Women, amirite? This past year has been a banner year for feminism. From encroachments upon women’s health (abortion rights, birth control access, etc.) to privacy issues (nude photo hacking, street harassment, etc.), the Internet has spilled much proverbial ink about these topics, and I’ve obviously shown myself to be something of a lazy blogger. However, lately I’ve felt outraged every single day about something having to do with being a woman. Men, I’m not discounting your experiences or pressures (and I can gladly say that I’m not acquainted with any men who behave like sexist animals), but being a woman is exhausting. There are issues that affect us every single day that do not apply to you. Fortunately for everyone, I’ve come up with a handy, foolproof list on how to be a woman.
1. Be skinny.
2. Don’t be too skinny. So basically don’t be tall or flat-chested or anything like that. And muscles? So bad.
3. Don’t diet, and even if you’re not on a diet, don’t eat salad.
4. Be alluring and sexually available. Show off your body and bask in the attention you receive!
5. Don’t have sex. Ever. Except with that one guy. Otherwise you’re a slut.
6. Don’t take nude photos. Only self-absorbed whores take explicit photos of themselves.
7. But hey, show him your tits. Just one. For the road. Because he misses you.
8. Be flawless and ageless.
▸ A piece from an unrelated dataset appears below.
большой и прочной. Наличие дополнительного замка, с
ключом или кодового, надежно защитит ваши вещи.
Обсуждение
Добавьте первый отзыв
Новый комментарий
There is no reason why you can’t look as good at sixty as you did at twenty.
9. Don’t wear too much makeup. At worst you look like a clown, and at best you’re just being deceptive.
10. Don’t use fillers or have plastic surgery. Why would you give in to societal pressure like that?
11. Never complain about your experience as a woman, because if something bad happens, you probably asked for it.
12. Smile! But if you forget this one, don’t worry, at some point a man will remind you that you’re much prettier when you smile.
In reality, there’s only one step to being a woman: identify as one. That’s it. Now if only we can remind ourselves daily to shrug off all the pressure, we can worry less about ourselves and hope that others mind their own business as well.